Ülkemizde bazı insanların kritik olaylara verdiği tepkilere bakınca şaşırmadan edemiyoruz. Ülkede yapılan her şeye karşı çıkmak gibi bir alışkanlıkları var. Köprüye, yola, havaalanına, kanala ve hatta üniversite açılmasına bile karşı bunlar. Kendilerince her biri için de açıklamaları var. Sosyal medya gruplarından birbirlerini gaza getirmeyi de ihmal etmiyorlar. Ülkenin altyapısına dair ne tür yatırım varsa hepsine itiraz var.
Anlatmaya çalışıyoruz. Tek tek her birine cevap veriyoruz. Ancak yok. Kanal projesine bir rant gibi bakan insanlara derdinizi anlatamazsınız. Yol ve köprü yapılmasına itiraz edenleri yerli otomobile nasıl ikna edeceksiniz? Üniversite sayısının artmasını nitelik kaybı gören kafa niteliği topraktan çıkan mantar zannediyor.
Halbuki azıcık konuya dair fikri olsa Türkiye'deki üniversite sayısının hala yeterli olmadığını ve kaliteli üniversite için önce üniversiteler arası rekabeti sertleştirecek sayıda üniversite olması gerektiğini anlayacaktır. Evet bugün Amerika'da 3000 civarında üniversite var. Kore'de 800 civarında. Biz 200 üniversiteye daha yeni ulaştık. Nüfusumuzla oranladığınızda 800 civarında üniversiteye ihtiyacımız var. Bizde rekabet öğrenciler arasında. Halbuki başarılı örneklerde rekabet üniversiteler arasındadır. Üretimin kaynağı da rekabettir. Aksi taktirde kurarsınız on tane üniversite kendinizi kandırırsınız kaliteli diye. On yıllarca bu ülkede durum bundan ibaretti.
AK Parti hükümetleri sırasında ülkedeki üniversite sayısı üç kat arttı.
Buna kulp bulmak isteyenler "ama eğitim zayıf" diyor. Ne bekliyordunuz? İçini de mi hükümet doldursun?

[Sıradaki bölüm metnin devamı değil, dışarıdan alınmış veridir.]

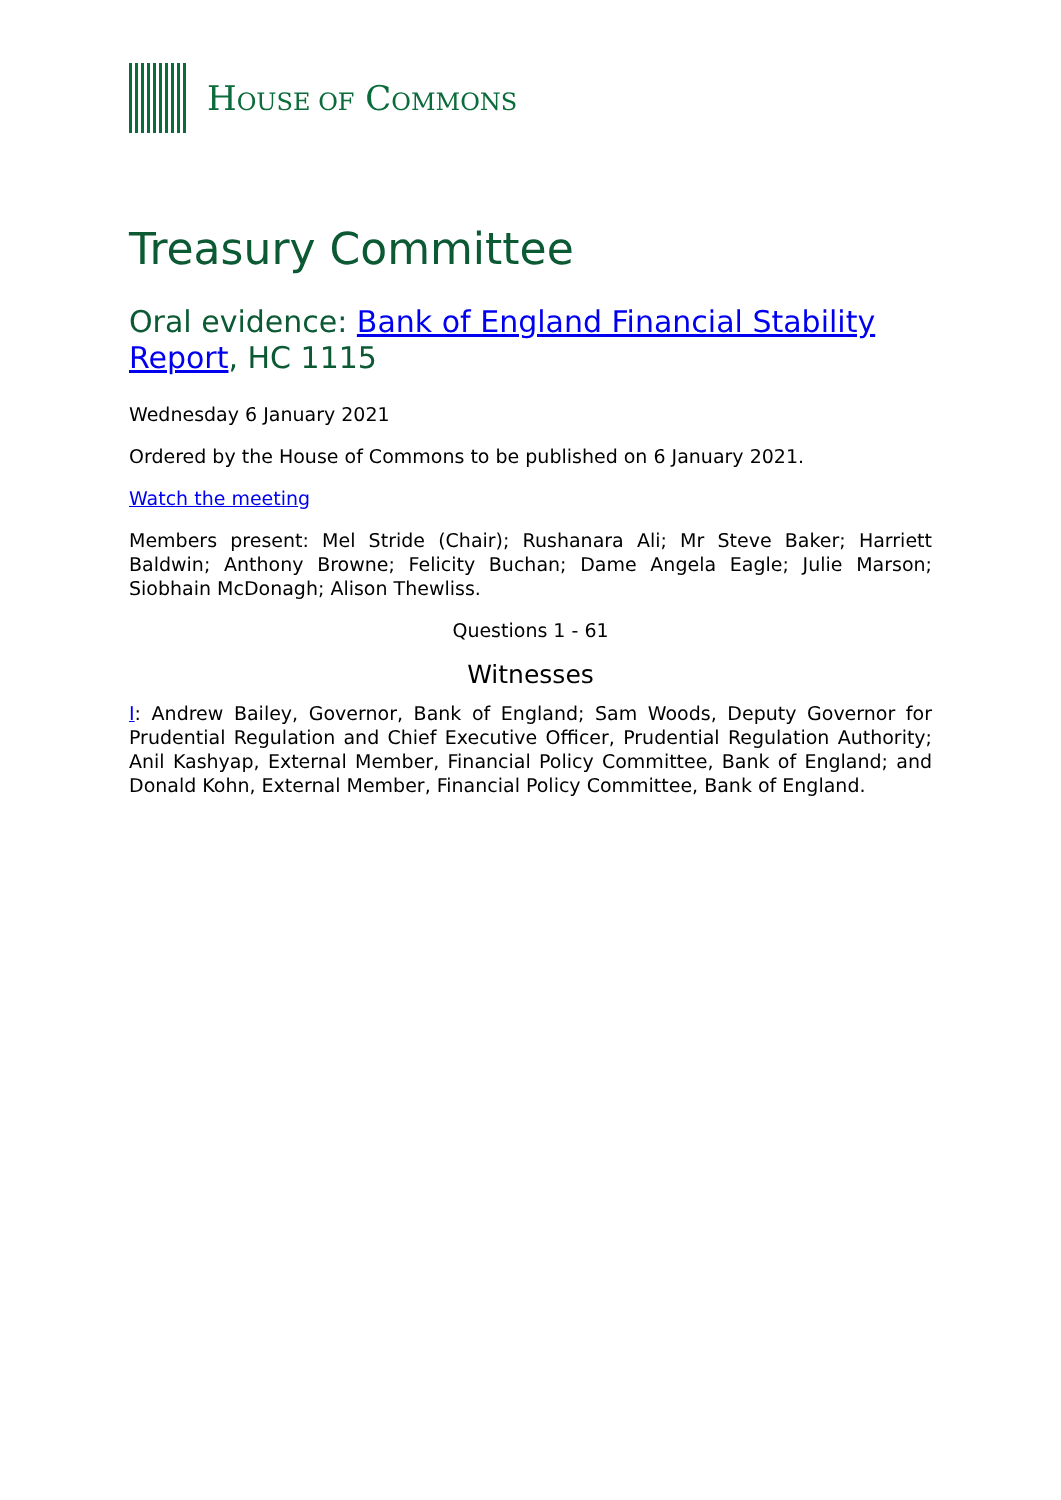HOUSE OF COMMONS
Treasury Committee
Oral evidence: Bank of England Financial Stability Report, HC 1115
Wednesday 6 January 2021
Ordered by the House of Commons to be published on 6 January 2021.
Watch the meeting
Members present: Mel Stride (Chair); Rushanara Ali; Mr Steve Baker; Harriett Baldwin; Anthony Browne; Felicity Buchan; Dame Angela Eagle; Julie Marson; Siobhain McDonagh; Alison Thewliss.
Questions 1 - 61
Witnesses
I: Andrew Bailey, Governor, Bank of England; Sam Woods, Deputy Governor for Prudential Regulation and Chief Executive Officer, Prudential Regulation Authority; Anil Kashyap, External Member, Financial Policy Committee, Bank of England; and Donald Kohn, External Member, Financial Policy Committee, Bank of England.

Hükümet ülkenin dört bir tarafında muazzam kampüsler inşa etti. Bundan sonrası akademinin kendi işidir. Ve bu da vakit alır. Öyle üç yılda beş yılda başarılı üniversite olmaz. Kendi ayakları üzerinde durması otuz-kırk yılı bulur. Ama o kampüsleri yapmazsanız yüzyıllarca da bekleseniz kaliteli üniversiteleriniz olmaz.
Artık şunu anlamak lazım. Bu toplumun ihtiyacı öyle zihniyet dönüşümü falan değil. İhtiyaç baştan beri altyapı ve teknoloji ihtiyacıydı. Altyapınız olmadan yapacağınız reformlar ancak fesi çıkarıp şapka giymek kadar işe yarar. Eğer yollarınız yoksa köprüleriniz yoksa ekonomik büyüme olmaz. Teröre bile cevap veremez, devlet otoritesini inşa edemezsiniz. Eğer yerli otomobil üretemez ve son teknolojinin altyapısını kuramazsanız yüz yıl boyunca otomobil ithal edersiniz. Eğer üniversite kampüsü inşa etmezseniz parlak öğrenci ve hoca bulamazsınız. Kendinizi "çağdaşlaşıyoruz" diye kandırır, batılılaşmayı modernleşmeyle karıştırır, batının kontrolüne girmeyi batılılaşmak sanırsınız. Eğitimde reformla okul eksiğini kapatamazsınız. Eğer yerli silah teknolojisine sahip değilseniz orduyu ne kadar reform ederseniz edin şekilcilikten kurtulamazsınız. Altyapı yetersizliğine rağmen yapılan kurumsal reformların ancak adı nizamı cedid olarak kalır.
Artık bunlardan ders almış olmamız ve sağlam altyapı üretiyor olmamız gerek. Ancak maalesef bunca geçen zamana rağmen hala altyapıyı küçümseme eğilimi devam ediyor. Sanırım Cumhurbaşkanı Erdoğan'ın çözdüğü asıl gerçeklik de burası. Yıllardır bu ülkeye altyapı kuruyor. Yerli otomobil hikayesine bir de bu açıdan bakın.